*Textabschnitt:*
Turner Field ist wie viele andere Baseballstadien nicht nur eine Sportarena, sondern auch ein Erlebnispark. Dem Fan wird dort auch neben den Spielen eine Menge geboten, und damit meine ich nicht nur die obligatorischen Fressbuden. Nein, man kann z.B. ein Foto mit Maskottchen "Homer" (Bild unten rechts) machen lassen oder die eigenen Wurfqualitäten in einem Simulator testen, im Braves Museum die Highlights aus der Geschichte der Braves Revue passieren lassen, Kinder können an Sonntagen vor dem Spiel die Bases umrunden und vieles mehr. Überall fällt auf, dass man sich um Atmosphäre bemüht. Dazu tragen auch der Retro-Look des Stadions und viele Kleinigkeiten bei, wie etwa die vor dem Stadion befindlichen Statuen der besten Braves aller Zeiten (im Bild links: Pitcher Phil Niekro) nebst "Walk of Fame" mit Sternchen im Pflaster a la Hollywood.

*Datenauszug:*
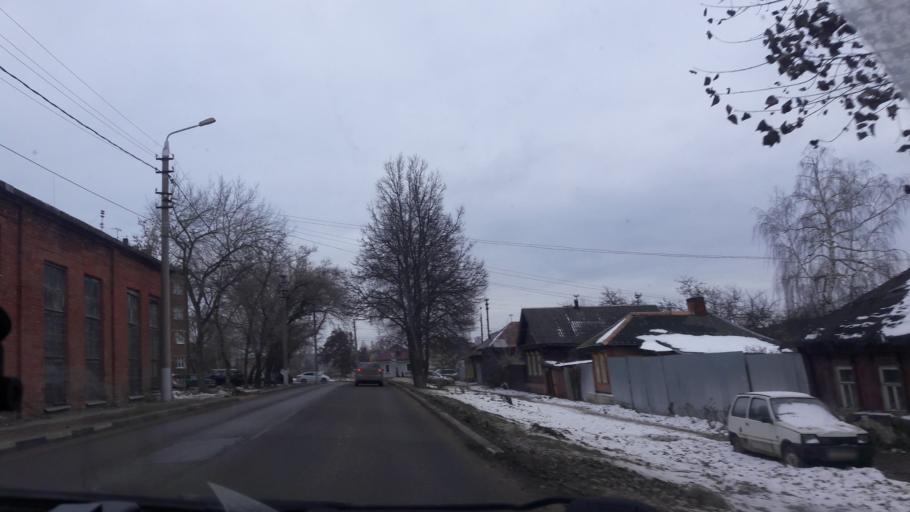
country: RU
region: Tula
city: Tula
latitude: 54.2048
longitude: 37.6580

*Aufgaben:*
a. Gib aus dem Textabschnitt über Turner Field alles von „Turner Field ist“ bis hinunter zu „a la Hollywood.“ wortgetreu aus.
b. Wie heißt laut Textabschnitt das Maskottchen, mit dem man sich im Turner Field fotografieren lassen kann?
Die Daten spielen hierfür keine Rolle.

*Lösungen:*
a.
Turner Field ist wie viele andere Baseballstadien nicht nur eine Sportarena, sondern auch ein Erlebnispark. Dem Fan wird dort auch neben den Spielen eine Menge geboten, und damit meine ich nicht nur die obligatorischen Fressbuden. Nein, man kann z.B. ein Foto mit Maskottchen "Homer" (Bild unten rechts) machen lassen oder die eigenen Wurfqualitäten in einem Simulator testen, im Braves Museum die Highlights aus der Geschichte der Braves Revue passieren lassen, Kinder können an Sonntagen vor dem Spiel die Bases umrunden und vieles mehr. Überall fällt auf, dass man sich um Atmosphäre bemüht. Dazu tragen auch der Retro-Look des Stadions und viele Kleinigkeiten bei, wie etwa die vor dem Stadion befindlichen Statuen der besten Braves aller Zeiten (im Bild links: Pitcher Phil Niekro) nebst "Walk of Fame" mit Sternchen im Pflaster a la Hollywood.

b. Homer